Thursday, November 25, 2010

That wasn't me...was it?

I'm reading old journal entries from 2006.

What a terrible year. What a horrible existence.


It's so strange to read about my life then, to think about my life then. It's honestly just like I've put all of that past completely out of my memory bank. So much so, in fact, that it's like none of that ever happened.

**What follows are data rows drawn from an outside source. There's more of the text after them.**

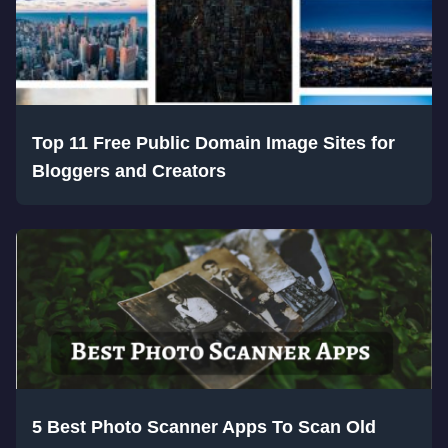
Top 11 Free Public Domain Image Sites for
Bloggers and Creators
5 Best Photo Scanner Apps To Scan Old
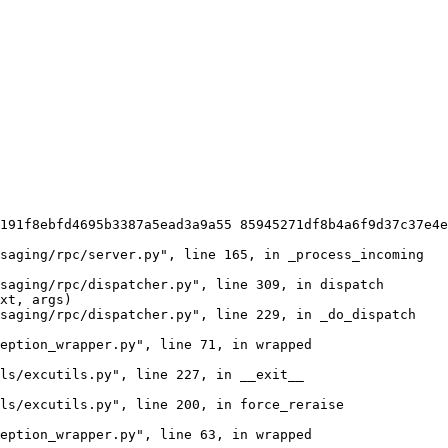
191f8ebfd4695b3387a5ead3a9a55 85945271df8b4a6f9d37c37e4e
saging/rpc/server.py", line 165, in _process_incoming

saging/rpc/dispatcher.py", line 309, in dispatch

xt, args)

saging/rpc/dispatcher.py", line 229, in _do_dispatch

eption_wrapper.py", line 71, in wrapped

ls/excutils.py", line 227, in __exit__

ls/excutils.py", line 200, in force_reraise

eption_wrapper.py", line 63, in wrapped
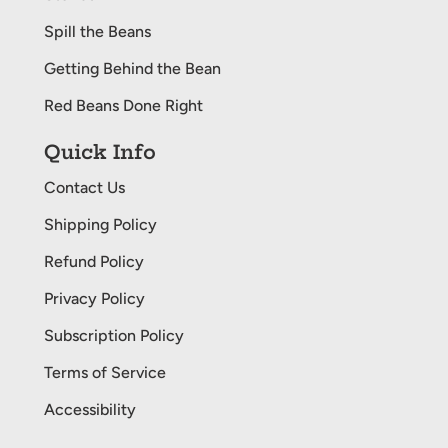
Spill the Beans
Getting Behind the Bean
Red Beans Done Right
Quick Info
Contact Us
Shipping Policy
Refund Policy
Privacy Policy
Subscription Policy
Terms of Service
Accessibility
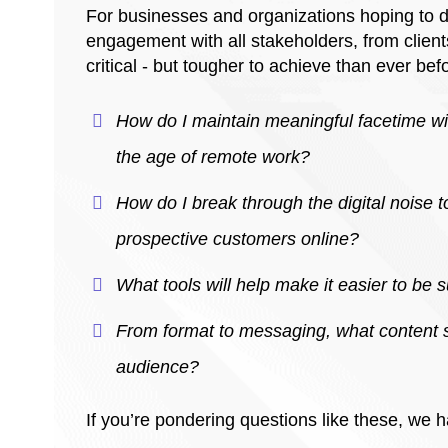
For businesses and organizations hoping to dr
engagement with all stakeholders, from clien
critical - but tougher to achieve than ever bef
How do I maintain meaningful facetime wi
the age of remote work?
How do I break through the digital noise t
prospective customers online?
What tools will help make it easier to be
From format to messaging, what content s
audience?
If you’re pondering questions like these, we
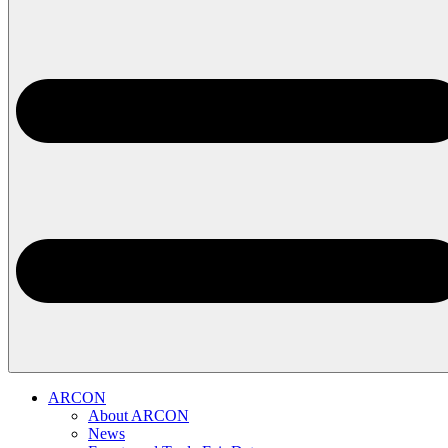
ARCON
About ARCON
News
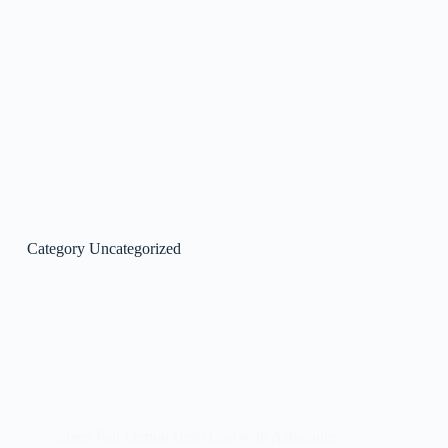
Category
Uncategorized
Sheet Pan Lemon Herb Cod with Asparagus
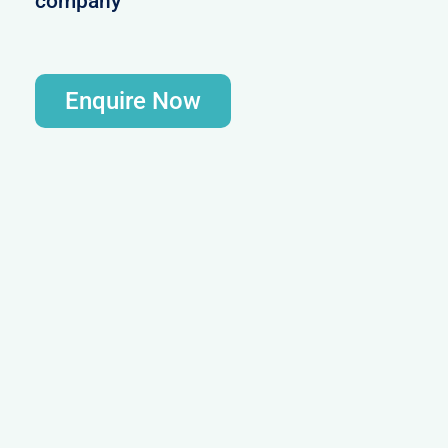
company
Enquire Now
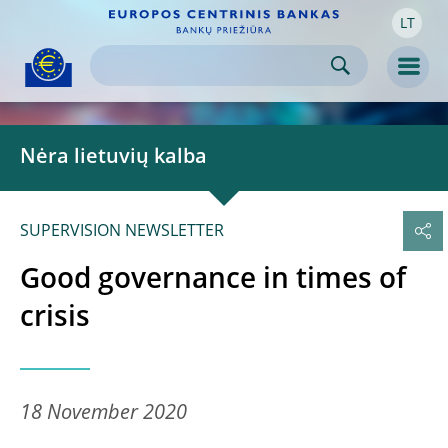
LT
Skip to:
navigation
content
footer
Skip to
Skip to
Skip to
Men
Nėra lietuvių kalba
SUPERVISION NEWSLETTER
Good governance in times of
crisis
18 November 2020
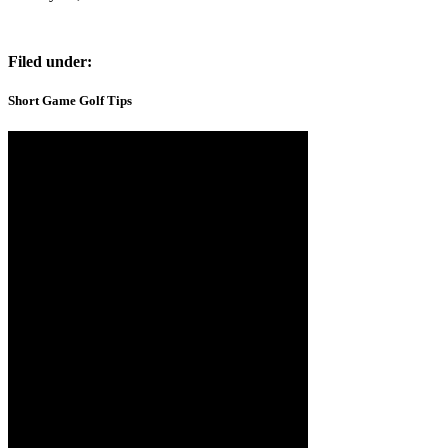
Filed under:
Short Game Golf Tips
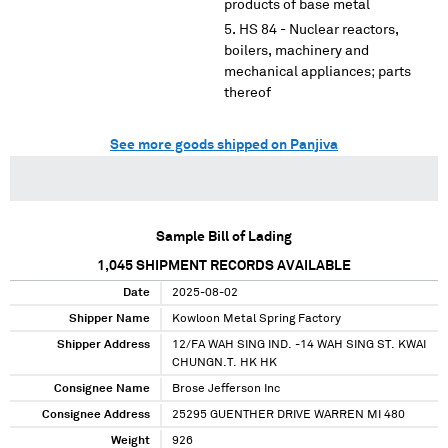
products of base metal
HS 84 - Nuclear reactors,
boilers, machinery and
mechanical appliances; parts
thereof
See more goods shipped on Panjiva
Sample Bill of Lading
1,045
SHIPMENT RECORDS AVAILABLE
Date
2025-08-02
Shipper Name
Kowloon Metal Spring Factory
Shipper Address
12/FA WAH SING IND. -14 WAH SING ST. KWAI
CHUNGN.T. HK HK
Consignee Name
Brose Jefferson Inc
Consignee Address
25295 GUENTHER DRIVE WARREN MI 480
Weight
926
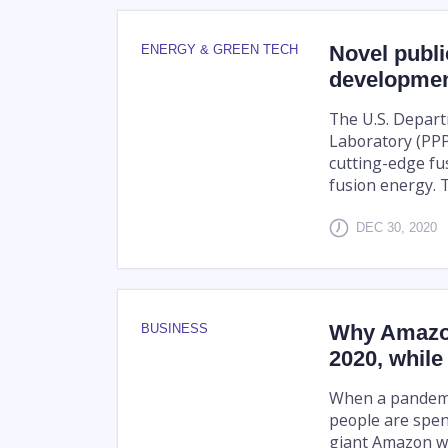
Novel public
ENERGY & GREEN TECH
developmen
The U.S. Depart
Laboratory (PPPL
cutting-edge fu
fusion energy. T
DEC 30, 2020
Why Amazon
BUSINESS
2020, while 
When a pandemic
people are spen
giant Amazon wa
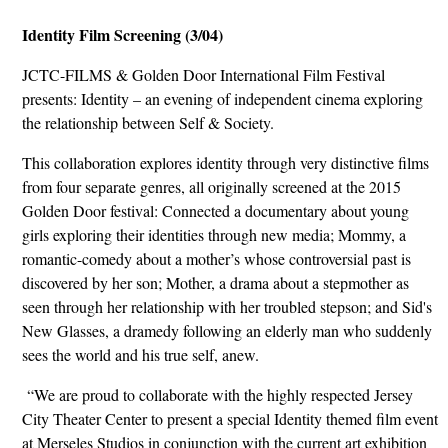
Identity Film Screening (3/04)
JCTC-FILMS & Golden Door International Film Festival
presents: Identity – an evening of independent cinema exploring
the relationship between Self & Society.
This collaboration explores identity through very distinctive films
from four separate genres, all originally screened at the 2015
Golden Door festival: Connected a documentary about young
girls exploring their identities through new media; Mommy, a
romantic-comedy about a mother’s whose controversial past is
discovered by her son; Mother, a drama about a stepmother as
seen through her relationship with her troubled stepson; and Sid's
New Glasses, a dramedy following an elderly man who suddenly
sees the world and his true self, anew.
“We are proud to collaborate with the highly respected Jersey
City Theater Center to present a special Identity themed film event
at Merseles Studios in conjunction with the current art exhibition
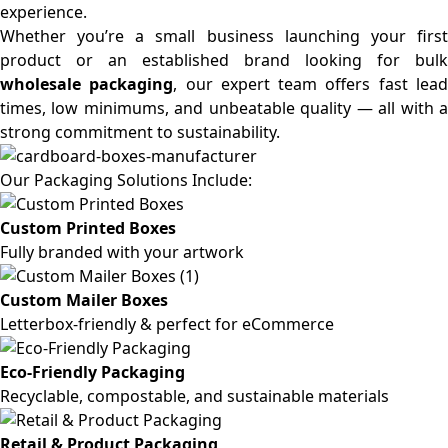
experience.
Whether you’re a small business launching your first
product or an established brand looking for bulk
wholesale packaging
, our expert team offers fast lea
times, low minimums, and unbeatable quality — all with a
strong commitment to sustainability.
Our Packaging Solutions Include:
Custom Printed Boxes
Fully branded with your artwork
Custom Mailer Boxes
Letterbox-friendly & perfect for eCommerce
Eco-Friendly Packaging
Recyclable, compostable, and sustainable materials
Retail & Product Packaging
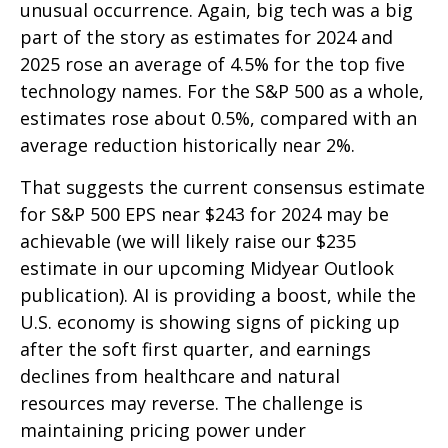
unusual occurrence. Again, big tech was a big
part of the story as estimates for 2024 and
2025 rose an average of 4.5% for the top five
technology names. For the S&P 500 as a whole,
estimates rose about 0.5%, compared with an
average reduction historically near 2%.
That suggests the current consensus estimate
for S&P 500 EPS near $243 for 2024 may be
achievable (we will likely raise our $235
estimate in our upcoming Midyear Outlook
publication). AI is providing a boost, while the
U.S. economy is showing signs of picking up
after the soft first quarter, and earnings
declines from healthcare and natural
resources may reverse. The challenge is
maintaining pricing power under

Like, honestly. If I ever actually get to thinking about all of...that...it's like I'm remembering someone else's life, someone else's miserable past. Have you ever experienced this? Blocking out memories, people, events to the point of them seeming...surreal? To the point of it seeming like it never actually happened?


This is how it is for me.


Who was I then? I guess I was still figuring it out. Hell, I'm still figuring it out. Who am I now? I guess, comparatively, I am "happier", but with certain emotions and feelings being as they are, now, it's truly hard to say whether or not I am happy in general.


I want my happy.

Give it.

Thursday, November 4, 2010

Untitled

I miss you. The way you make me feel. The way you motivate me from deep within yourself. That look of completion in incompletion. That great taste of power I receive from accomplishing you: I lap up the wisdom and the knowledge and the strength from your bowl of creative expression and hope that one day I will fill the bowl on my own. Among your columns and rows and letters and words…I am whole. I am finally final.


I miss you, writing. I miss our good times.